## AIM OF THE TASK
Repeat the stretch of entries below from the line with "3: (358, 380)" through the line with "12: (373, 373)". Include both ends and add nothing.

── SUPPLIED INFORMATION

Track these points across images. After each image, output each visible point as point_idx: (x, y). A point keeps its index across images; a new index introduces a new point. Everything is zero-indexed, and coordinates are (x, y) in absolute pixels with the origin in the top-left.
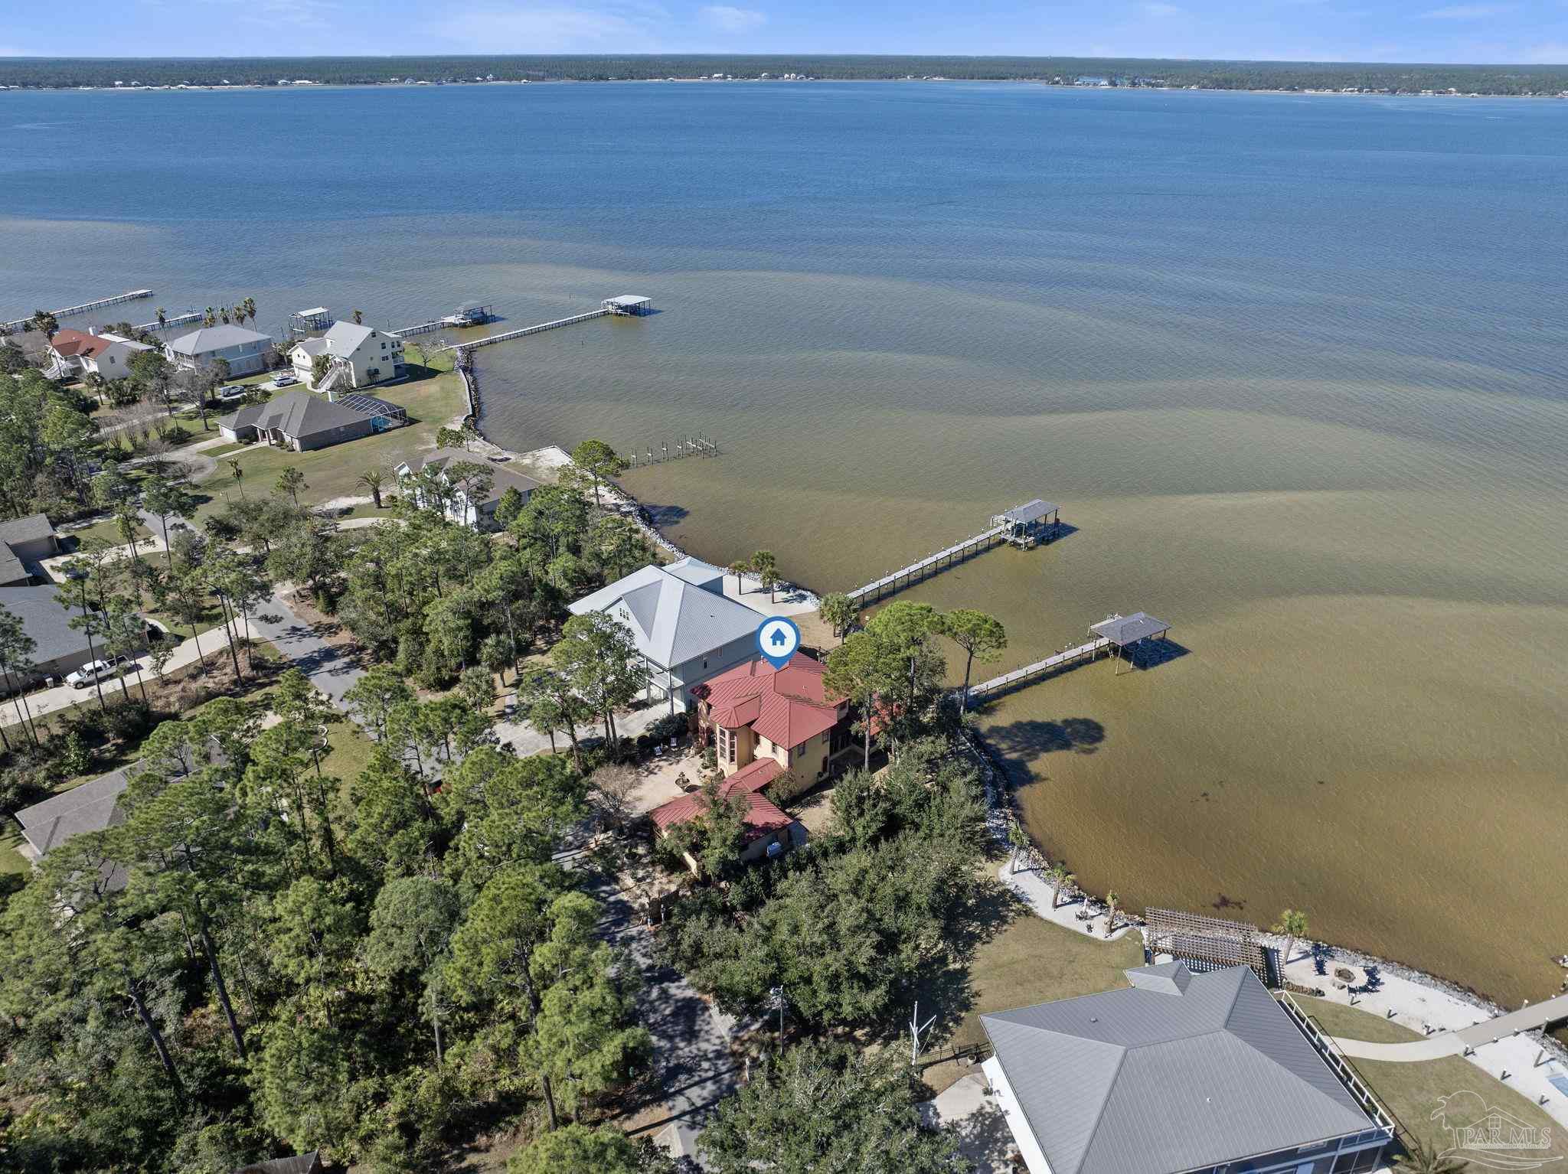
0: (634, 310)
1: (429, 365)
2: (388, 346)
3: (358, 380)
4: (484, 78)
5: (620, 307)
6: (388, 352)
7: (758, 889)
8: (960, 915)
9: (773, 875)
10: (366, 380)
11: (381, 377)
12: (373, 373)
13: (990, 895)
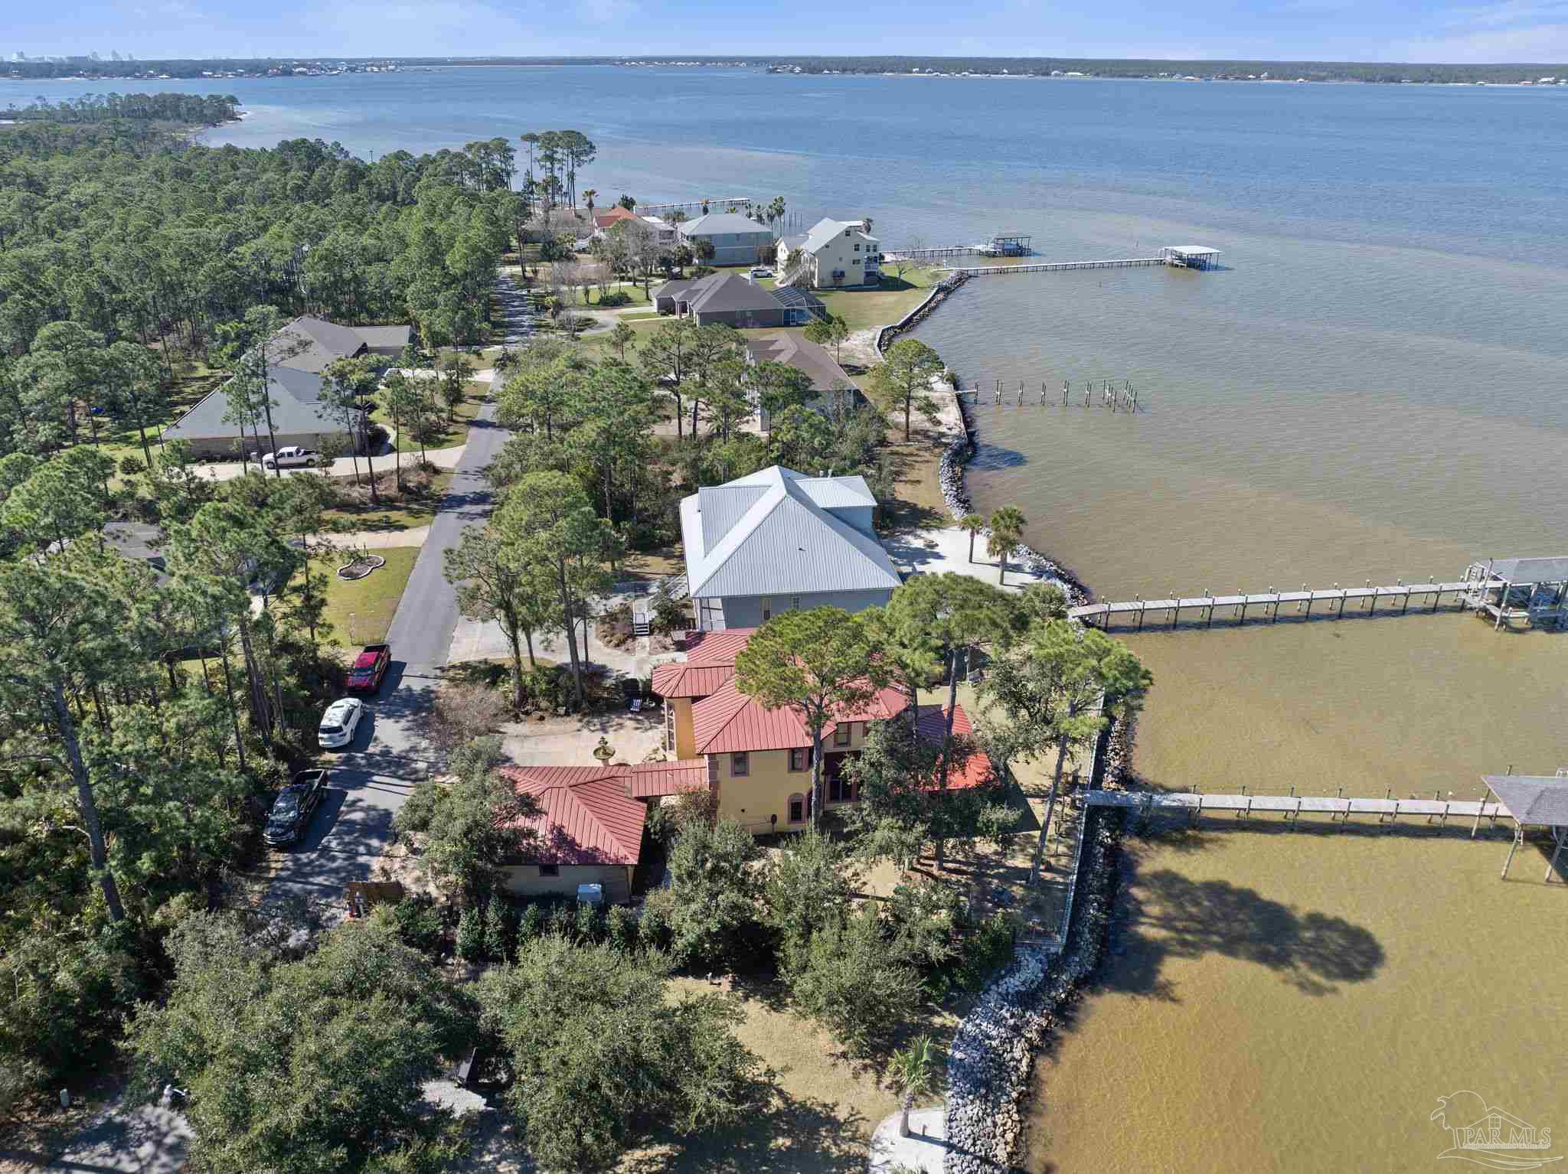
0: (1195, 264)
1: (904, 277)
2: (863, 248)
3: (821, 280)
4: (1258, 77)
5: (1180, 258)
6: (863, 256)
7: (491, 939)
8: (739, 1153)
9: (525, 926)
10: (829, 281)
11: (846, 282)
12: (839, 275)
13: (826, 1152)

────
── SUPPLIED INFORMATION

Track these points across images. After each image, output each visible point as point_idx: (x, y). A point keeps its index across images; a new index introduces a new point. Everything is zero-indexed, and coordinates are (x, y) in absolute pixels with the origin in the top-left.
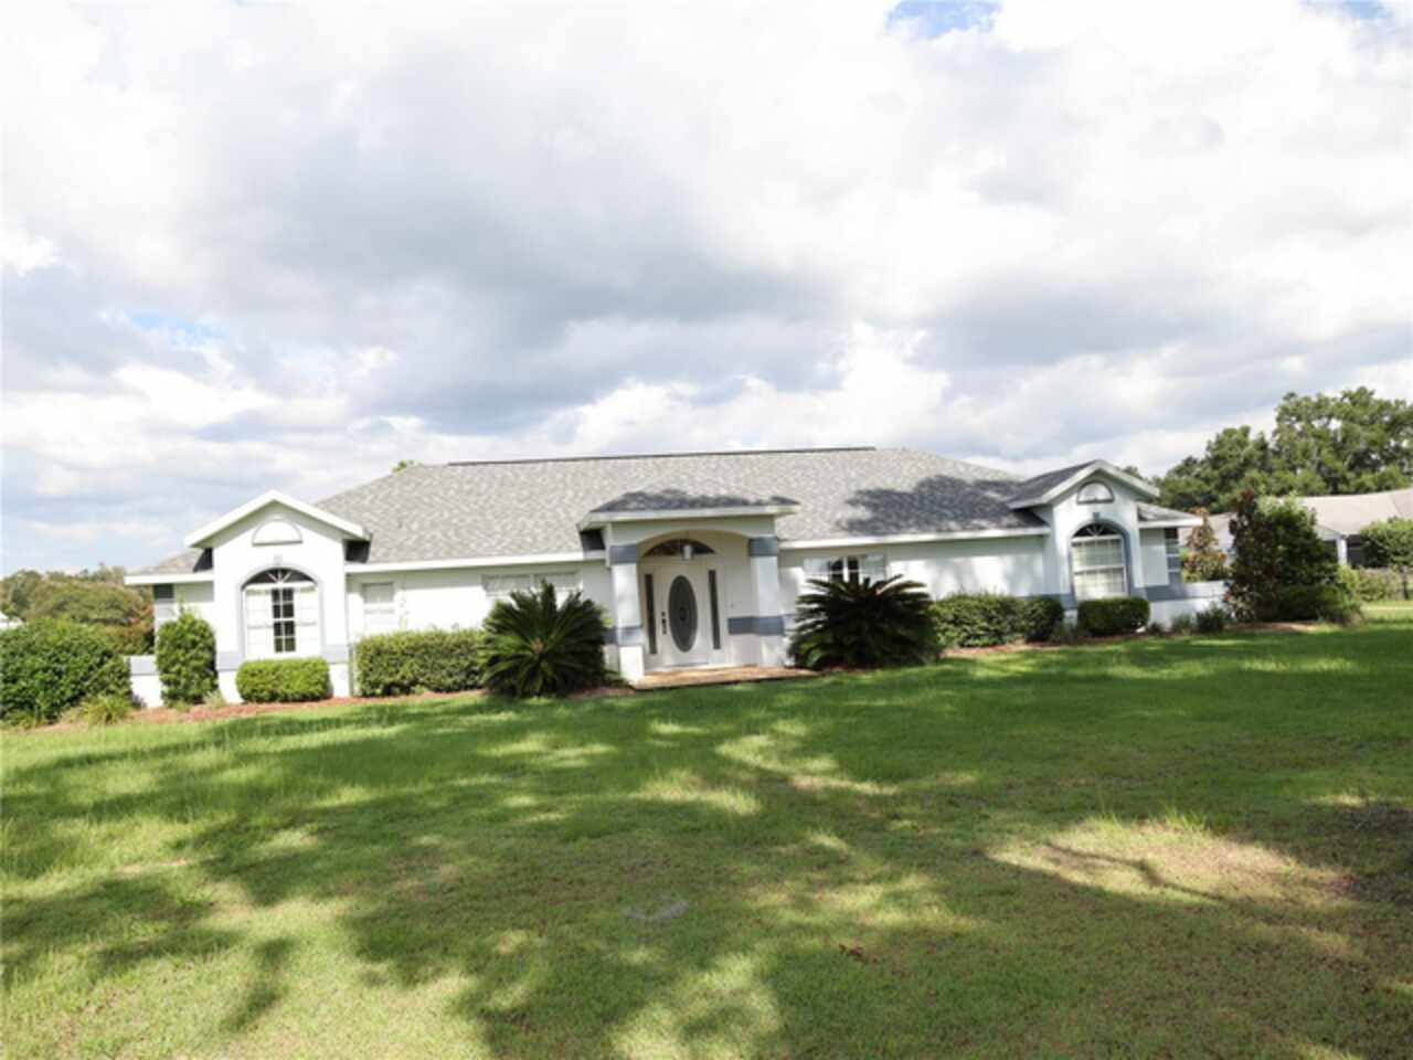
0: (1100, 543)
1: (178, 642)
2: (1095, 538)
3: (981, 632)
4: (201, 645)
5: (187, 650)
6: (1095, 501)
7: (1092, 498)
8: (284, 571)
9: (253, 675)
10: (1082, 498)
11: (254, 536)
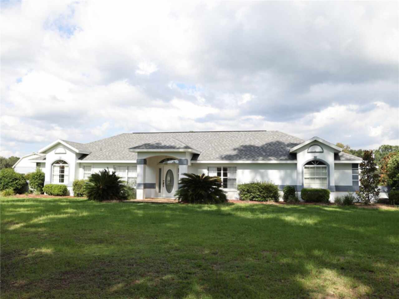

────
── SUPPLIED INFORMATION

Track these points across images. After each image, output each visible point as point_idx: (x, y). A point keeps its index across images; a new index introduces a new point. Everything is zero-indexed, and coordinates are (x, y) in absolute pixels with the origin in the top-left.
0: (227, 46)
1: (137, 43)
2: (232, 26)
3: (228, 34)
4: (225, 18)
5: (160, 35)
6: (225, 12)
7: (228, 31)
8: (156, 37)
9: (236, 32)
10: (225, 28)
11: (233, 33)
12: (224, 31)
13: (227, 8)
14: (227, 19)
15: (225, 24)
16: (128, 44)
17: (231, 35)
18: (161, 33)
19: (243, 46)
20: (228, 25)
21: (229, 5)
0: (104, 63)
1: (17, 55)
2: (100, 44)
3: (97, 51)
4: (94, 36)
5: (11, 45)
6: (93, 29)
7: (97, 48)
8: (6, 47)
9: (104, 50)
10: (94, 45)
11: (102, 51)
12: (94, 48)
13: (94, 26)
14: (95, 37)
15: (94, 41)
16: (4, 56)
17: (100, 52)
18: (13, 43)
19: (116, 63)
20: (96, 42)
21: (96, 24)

────

## ANSWER SECTION
3: (358, 380)
4: (484, 78)
5: (620, 307)
6: (388, 352)
7: (758, 889)
8: (960, 915)
9: (773, 875)
10: (366, 380)
11: (381, 377)
12: (373, 373)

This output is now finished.